Data under study:
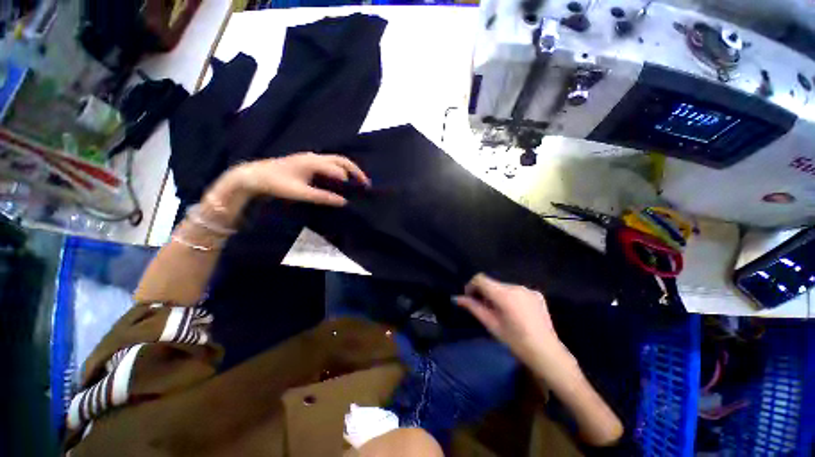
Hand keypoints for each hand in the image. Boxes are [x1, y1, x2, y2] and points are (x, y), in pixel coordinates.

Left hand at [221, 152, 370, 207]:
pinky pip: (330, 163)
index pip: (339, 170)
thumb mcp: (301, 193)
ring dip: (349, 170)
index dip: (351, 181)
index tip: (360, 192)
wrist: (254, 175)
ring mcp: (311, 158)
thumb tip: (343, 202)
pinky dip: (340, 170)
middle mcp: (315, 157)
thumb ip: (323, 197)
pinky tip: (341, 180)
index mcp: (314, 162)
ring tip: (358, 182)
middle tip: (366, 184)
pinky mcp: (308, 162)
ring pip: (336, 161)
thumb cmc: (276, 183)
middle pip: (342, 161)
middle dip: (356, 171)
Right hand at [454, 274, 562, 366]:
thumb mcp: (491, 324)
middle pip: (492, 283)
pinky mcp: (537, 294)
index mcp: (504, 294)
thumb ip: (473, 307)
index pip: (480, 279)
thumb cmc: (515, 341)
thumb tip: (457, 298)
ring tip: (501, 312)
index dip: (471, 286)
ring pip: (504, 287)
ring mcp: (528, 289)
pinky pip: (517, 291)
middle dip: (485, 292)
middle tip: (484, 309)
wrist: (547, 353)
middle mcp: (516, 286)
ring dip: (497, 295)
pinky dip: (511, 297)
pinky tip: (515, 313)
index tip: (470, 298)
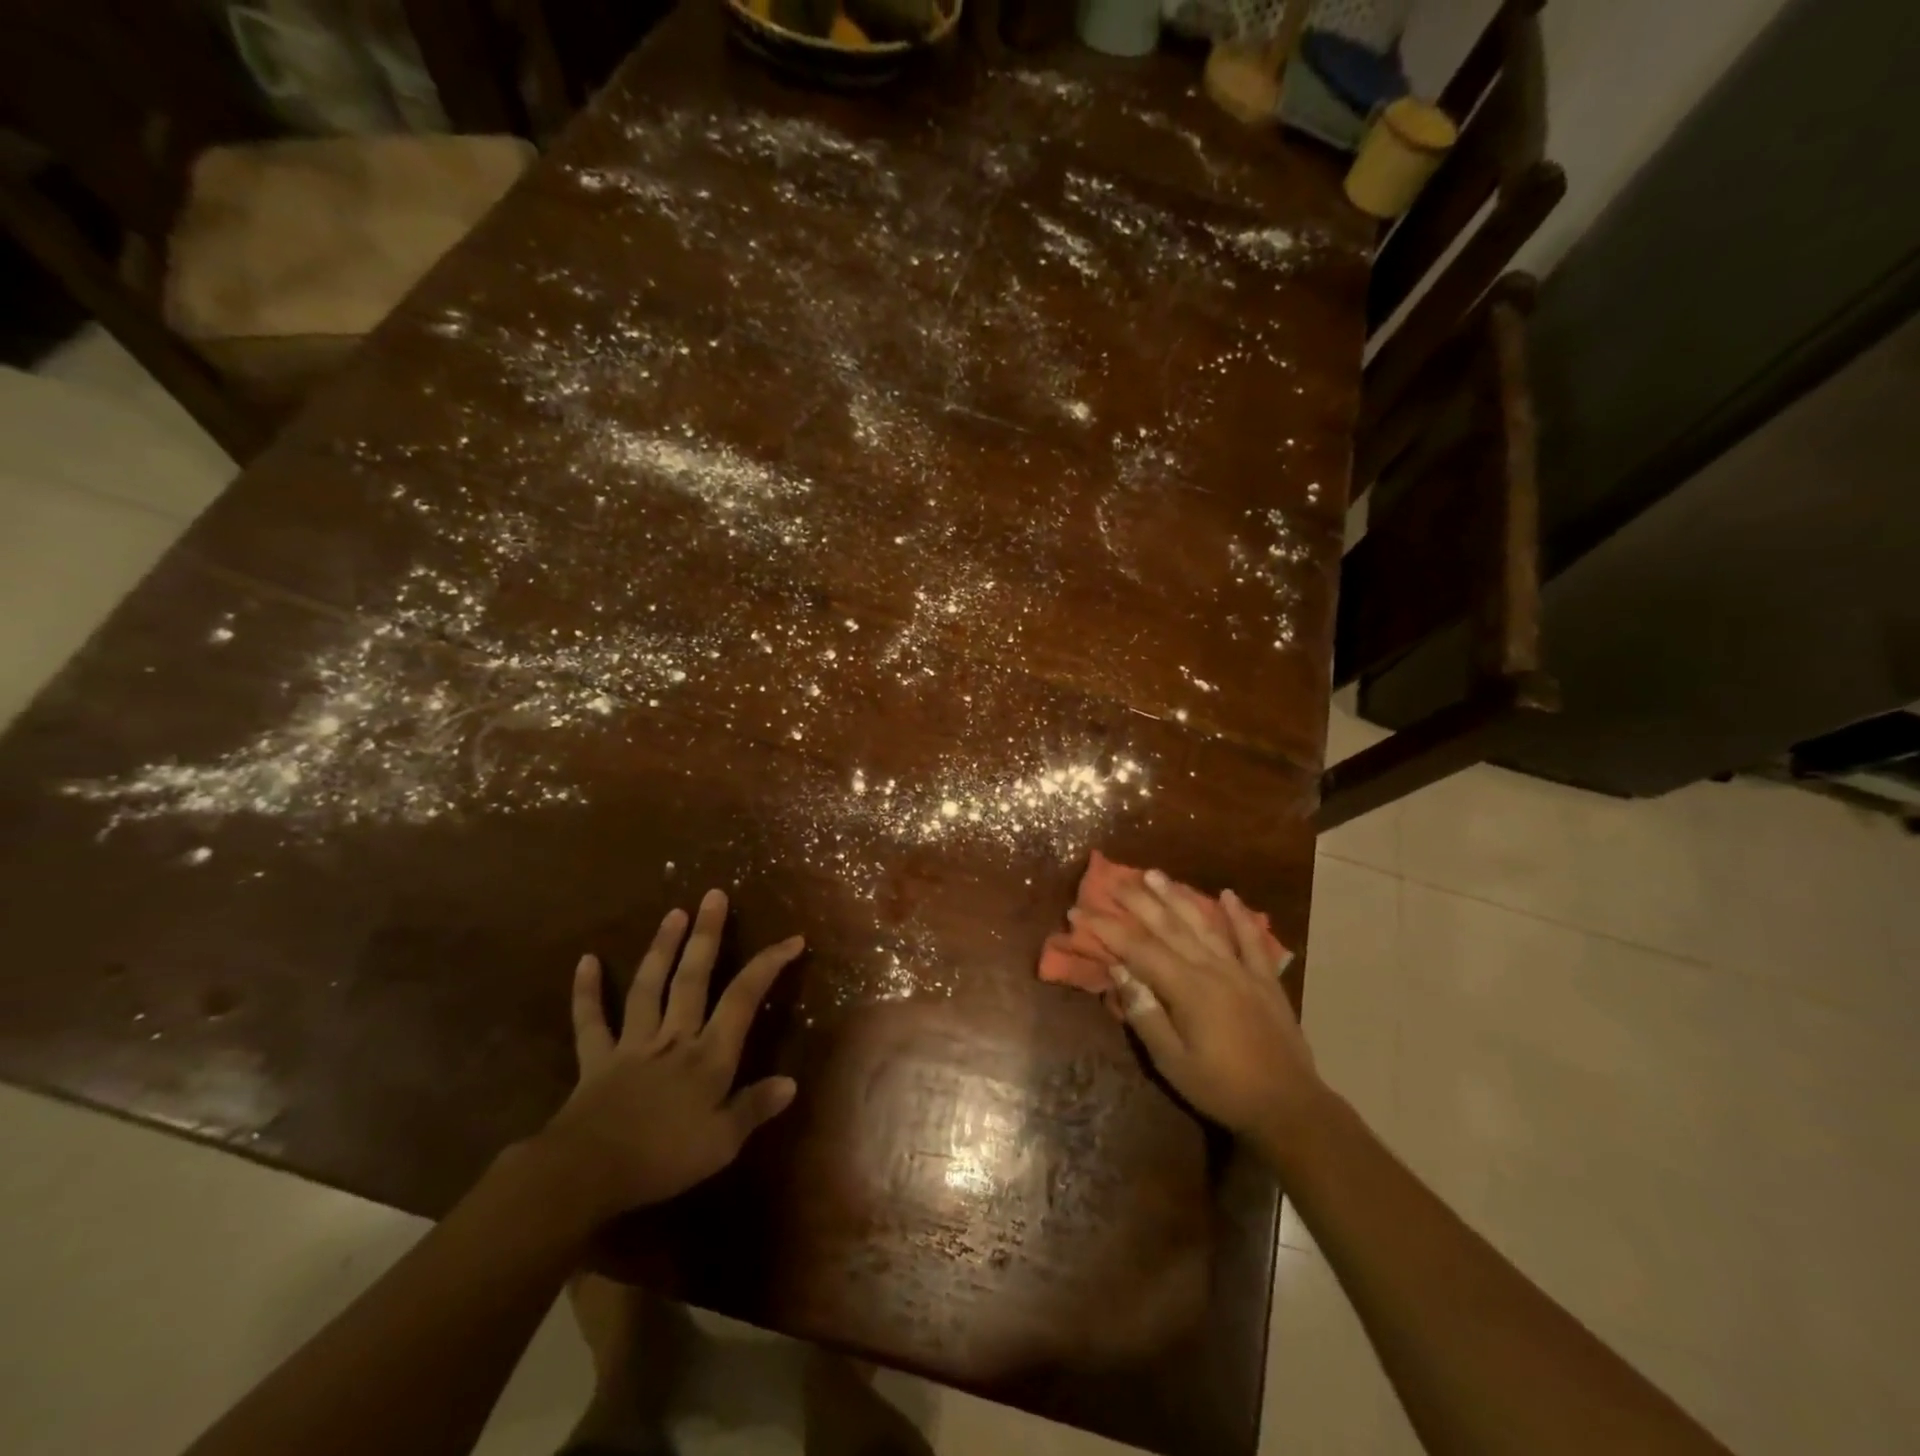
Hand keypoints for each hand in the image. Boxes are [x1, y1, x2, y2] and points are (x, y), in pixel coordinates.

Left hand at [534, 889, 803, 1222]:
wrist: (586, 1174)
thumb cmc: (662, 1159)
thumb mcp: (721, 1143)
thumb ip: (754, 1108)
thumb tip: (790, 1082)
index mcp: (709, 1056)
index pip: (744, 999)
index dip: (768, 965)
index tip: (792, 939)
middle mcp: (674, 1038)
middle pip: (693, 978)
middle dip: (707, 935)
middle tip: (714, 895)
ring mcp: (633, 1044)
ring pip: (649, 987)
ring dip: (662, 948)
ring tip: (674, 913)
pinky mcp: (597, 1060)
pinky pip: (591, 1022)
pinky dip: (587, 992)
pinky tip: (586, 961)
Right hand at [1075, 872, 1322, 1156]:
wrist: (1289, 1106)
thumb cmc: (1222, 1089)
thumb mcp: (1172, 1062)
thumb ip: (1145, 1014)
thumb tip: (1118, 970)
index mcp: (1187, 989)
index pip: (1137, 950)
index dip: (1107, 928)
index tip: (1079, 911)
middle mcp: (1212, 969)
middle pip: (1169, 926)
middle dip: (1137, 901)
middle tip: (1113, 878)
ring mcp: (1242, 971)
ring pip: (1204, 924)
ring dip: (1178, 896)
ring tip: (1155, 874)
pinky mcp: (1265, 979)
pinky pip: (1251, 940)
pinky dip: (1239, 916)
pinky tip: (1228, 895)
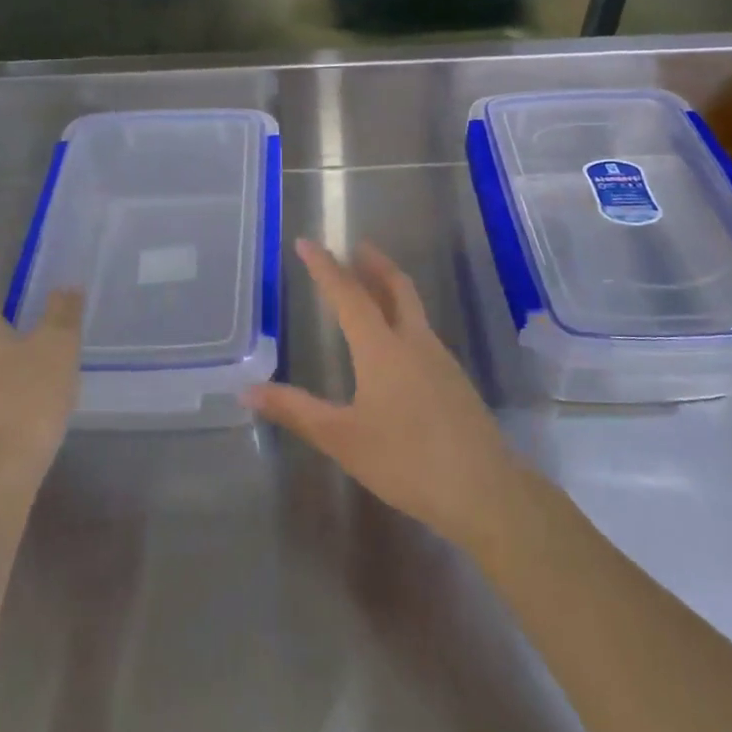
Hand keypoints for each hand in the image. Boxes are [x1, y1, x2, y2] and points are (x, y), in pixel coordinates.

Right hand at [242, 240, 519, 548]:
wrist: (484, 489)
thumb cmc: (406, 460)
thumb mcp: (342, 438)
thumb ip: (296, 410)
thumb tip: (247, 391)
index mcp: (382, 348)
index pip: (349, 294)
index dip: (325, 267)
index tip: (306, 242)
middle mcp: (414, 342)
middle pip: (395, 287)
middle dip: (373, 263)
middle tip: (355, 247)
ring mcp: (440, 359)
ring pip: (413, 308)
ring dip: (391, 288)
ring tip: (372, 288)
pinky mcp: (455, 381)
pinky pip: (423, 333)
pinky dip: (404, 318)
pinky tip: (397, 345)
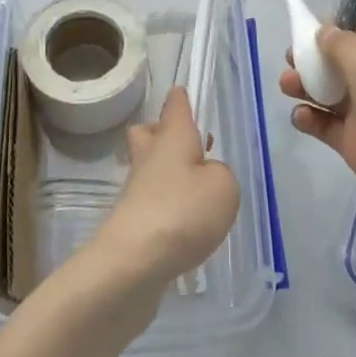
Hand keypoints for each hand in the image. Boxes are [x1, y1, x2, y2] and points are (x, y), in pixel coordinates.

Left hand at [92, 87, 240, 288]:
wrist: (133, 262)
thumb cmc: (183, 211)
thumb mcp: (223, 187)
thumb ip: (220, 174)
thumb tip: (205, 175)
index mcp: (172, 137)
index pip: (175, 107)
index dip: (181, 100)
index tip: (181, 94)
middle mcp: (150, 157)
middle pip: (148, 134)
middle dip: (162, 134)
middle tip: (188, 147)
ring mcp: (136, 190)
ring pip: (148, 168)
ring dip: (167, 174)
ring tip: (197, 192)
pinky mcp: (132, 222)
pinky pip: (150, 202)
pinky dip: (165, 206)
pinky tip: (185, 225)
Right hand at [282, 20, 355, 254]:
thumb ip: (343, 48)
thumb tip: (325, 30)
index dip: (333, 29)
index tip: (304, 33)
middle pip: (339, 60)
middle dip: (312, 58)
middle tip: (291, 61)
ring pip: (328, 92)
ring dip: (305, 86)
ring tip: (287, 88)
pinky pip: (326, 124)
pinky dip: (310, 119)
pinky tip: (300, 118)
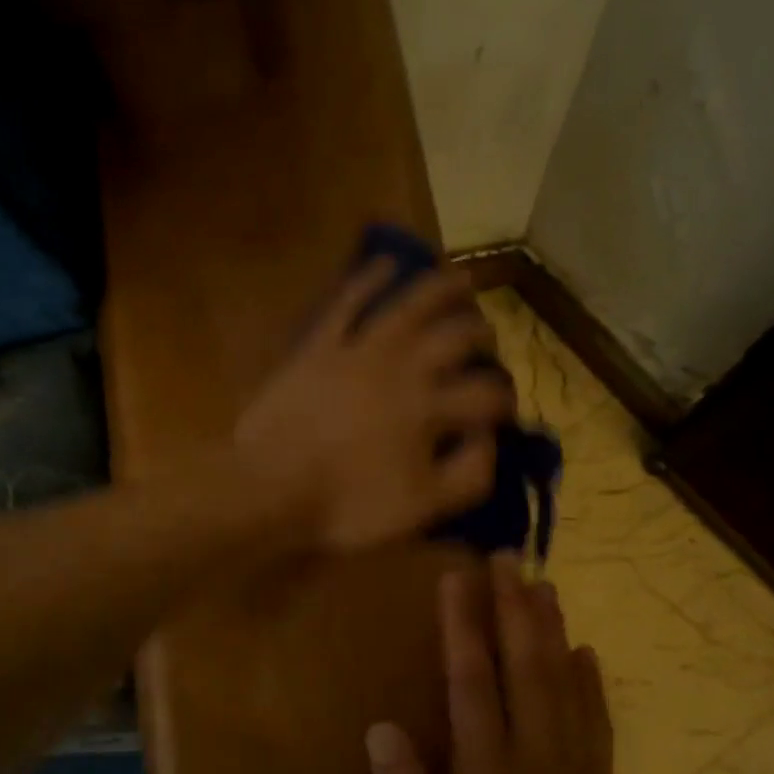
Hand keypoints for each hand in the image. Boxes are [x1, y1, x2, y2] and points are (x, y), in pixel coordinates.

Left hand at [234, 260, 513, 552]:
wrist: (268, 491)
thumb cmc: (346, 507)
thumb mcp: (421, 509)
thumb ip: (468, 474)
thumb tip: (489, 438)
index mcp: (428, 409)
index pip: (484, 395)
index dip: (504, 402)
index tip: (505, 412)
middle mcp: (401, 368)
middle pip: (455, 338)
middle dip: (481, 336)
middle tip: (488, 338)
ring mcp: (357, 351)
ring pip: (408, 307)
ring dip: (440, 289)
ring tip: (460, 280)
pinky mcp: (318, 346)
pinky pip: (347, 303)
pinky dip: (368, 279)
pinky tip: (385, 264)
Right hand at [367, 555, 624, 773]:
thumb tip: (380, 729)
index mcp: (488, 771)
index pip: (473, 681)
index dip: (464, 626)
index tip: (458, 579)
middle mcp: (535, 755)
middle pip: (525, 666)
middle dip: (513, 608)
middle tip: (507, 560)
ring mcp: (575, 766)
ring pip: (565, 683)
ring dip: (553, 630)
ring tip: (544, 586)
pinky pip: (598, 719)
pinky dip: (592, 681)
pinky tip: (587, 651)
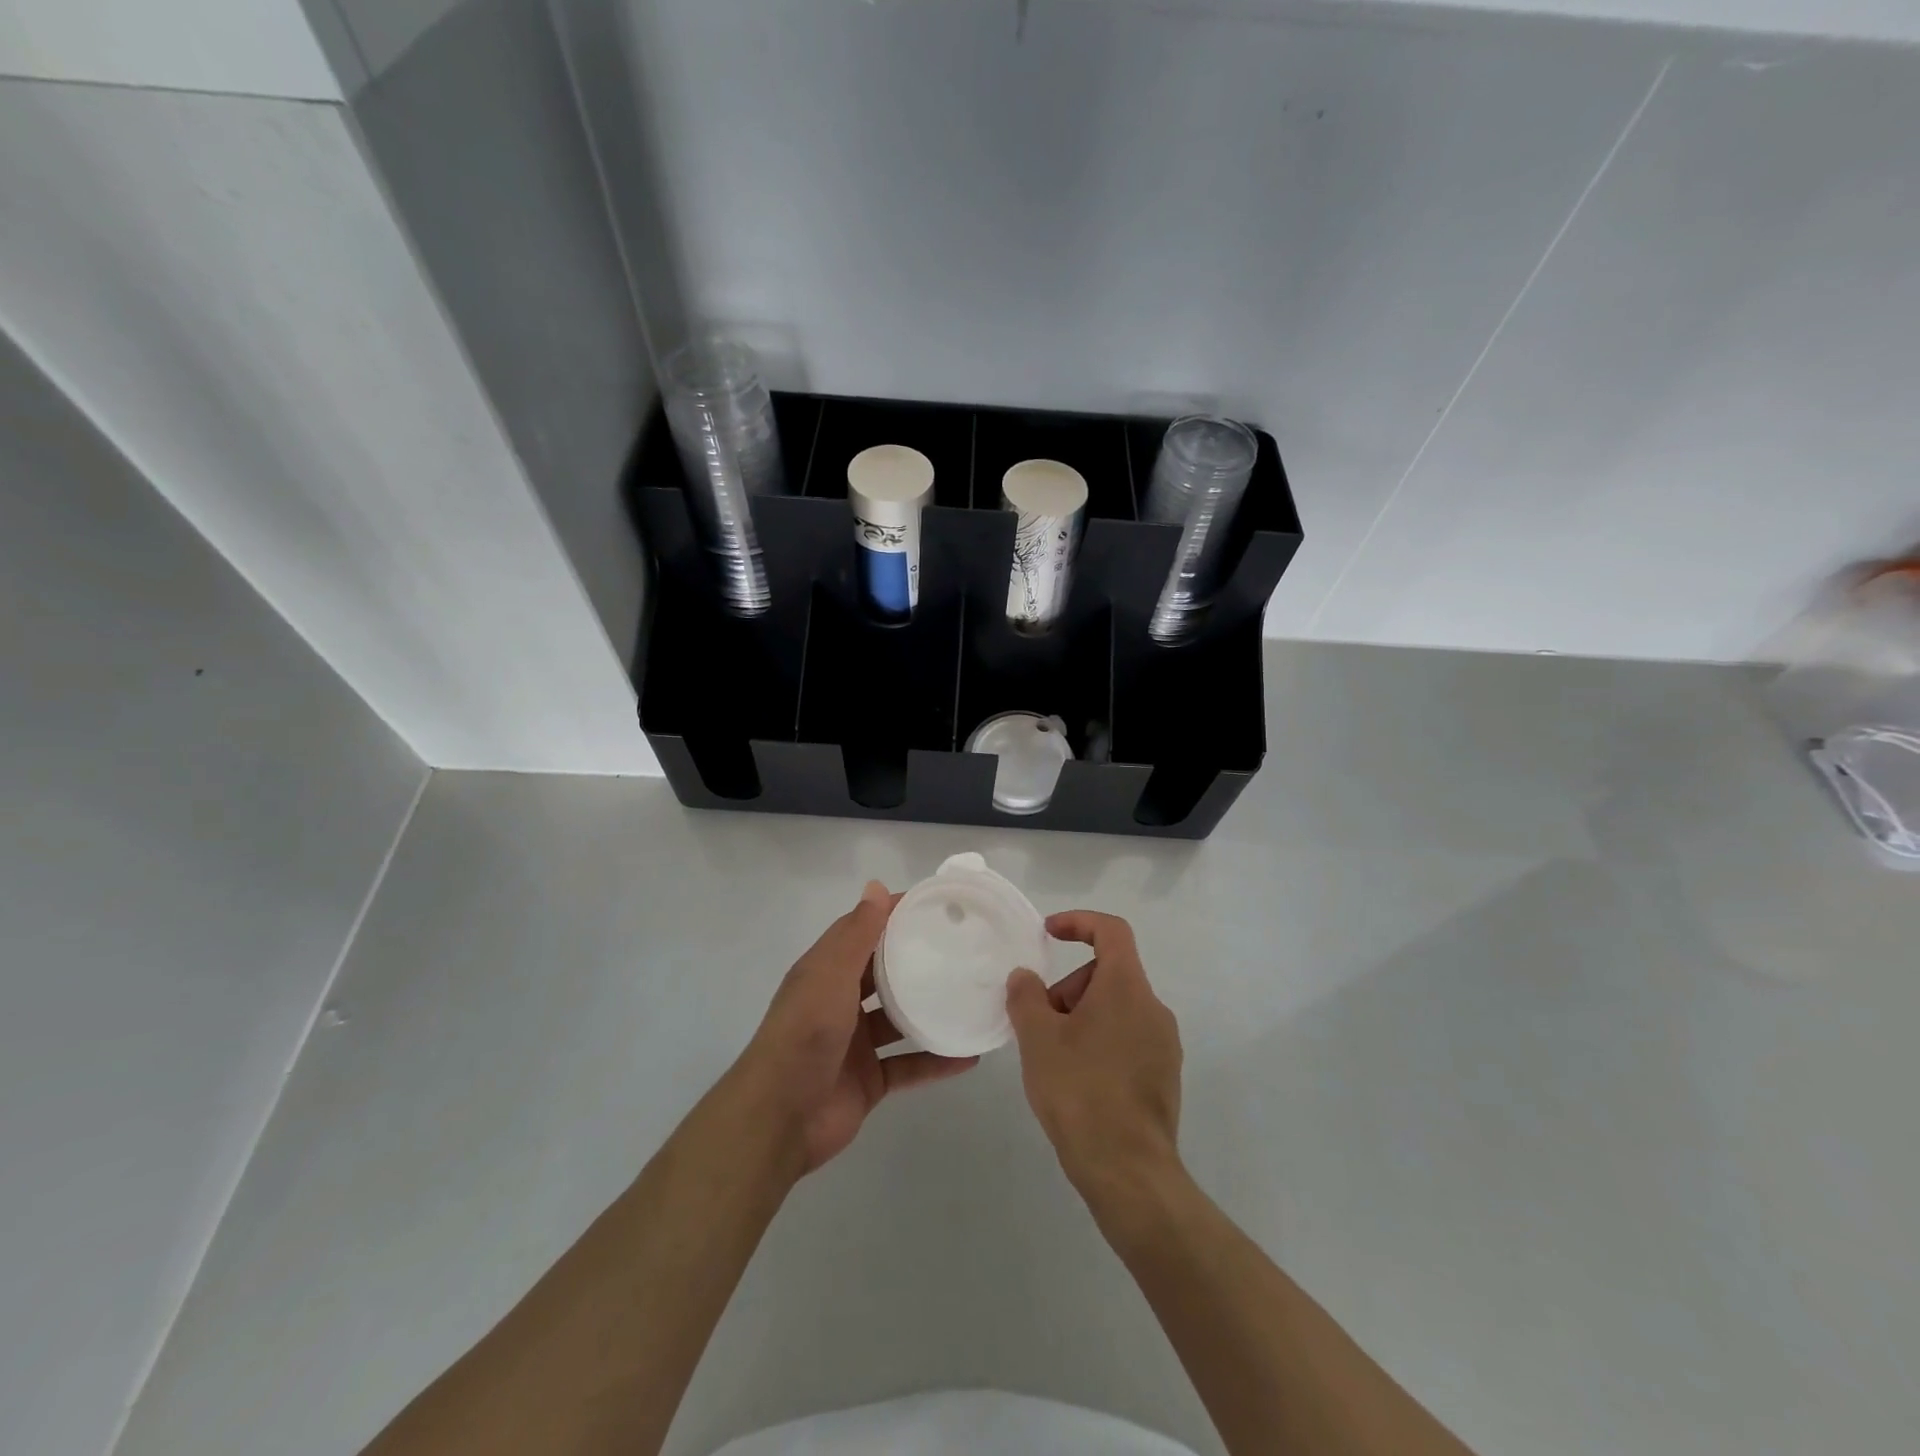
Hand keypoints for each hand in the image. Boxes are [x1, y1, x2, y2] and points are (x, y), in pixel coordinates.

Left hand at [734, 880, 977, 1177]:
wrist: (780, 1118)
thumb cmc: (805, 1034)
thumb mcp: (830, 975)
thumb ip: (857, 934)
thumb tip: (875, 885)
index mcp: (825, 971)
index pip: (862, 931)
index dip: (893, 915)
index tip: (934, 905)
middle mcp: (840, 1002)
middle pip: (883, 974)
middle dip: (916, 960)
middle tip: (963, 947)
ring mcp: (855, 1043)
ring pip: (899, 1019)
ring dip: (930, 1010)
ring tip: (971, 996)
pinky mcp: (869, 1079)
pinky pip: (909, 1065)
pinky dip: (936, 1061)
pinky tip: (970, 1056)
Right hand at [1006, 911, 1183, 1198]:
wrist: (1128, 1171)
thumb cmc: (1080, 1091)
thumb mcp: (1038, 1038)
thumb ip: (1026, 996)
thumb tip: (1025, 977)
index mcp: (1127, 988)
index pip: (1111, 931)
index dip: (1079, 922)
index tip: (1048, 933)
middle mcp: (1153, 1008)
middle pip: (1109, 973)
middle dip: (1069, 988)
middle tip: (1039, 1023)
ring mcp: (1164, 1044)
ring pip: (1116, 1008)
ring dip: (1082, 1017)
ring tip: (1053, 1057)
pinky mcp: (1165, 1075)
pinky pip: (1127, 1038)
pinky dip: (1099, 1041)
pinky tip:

Exercise objective: From the listing above, restate verbatim the lines running from the one with "thumb ip: (296, 410)" through the one with "ring tip: (287, 88)", inclusive, but not the pictures.

Exercise result:
thumb ip: (296, 410)
thumb tip: (247, 391)
index mcp: (382, 348)
index pip: (349, 294)
index dip: (325, 267)
index tip: (306, 242)
middle mcp: (414, 342)
middle pip: (395, 287)
middle dip: (373, 263)
middle tip: (355, 247)
ring mcp: (440, 359)
ring pip: (413, 308)
ring dip: (391, 288)
ring tip: (372, 288)
pinky mcp: (455, 381)
pinky pip: (423, 333)
pinky dip: (404, 318)
pinky tip: (397, 345)
Hand keypoints for each hand in the image. Boxes are [x1, y1, x2, y2] and points are (x, y), in pixel coordinates.

Left hand at [92, 87, 240, 288]:
wrist: (133, 262)
thumb cmc: (183, 211)
thumb mcp: (223, 187)
thumb ip: (220, 174)
thumb tip: (205, 175)
index mcp: (172, 137)
index pip: (175, 107)
index dip: (181, 100)
index tip: (181, 94)
middle mcp: (150, 157)
middle pip: (148, 134)
middle dip: (162, 134)
middle tip: (188, 147)
ring mcp: (136, 190)
ring pip: (148, 168)
ring dip: (167, 174)
ring tip: (197, 192)
pinky mcp: (132, 222)
pinky pip: (150, 202)
pinky dip: (165, 206)
pinky tip: (185, 225)
Right hand at [282, 20, 355, 254]:
thumb ip: (343, 48)
thumb tip: (325, 30)
index dip: (333, 29)
index tip: (304, 33)
middle pip: (339, 60)
middle dip: (312, 58)
middle tip: (291, 61)
ring pip: (328, 92)
ring dip: (305, 86)
ring tip: (287, 88)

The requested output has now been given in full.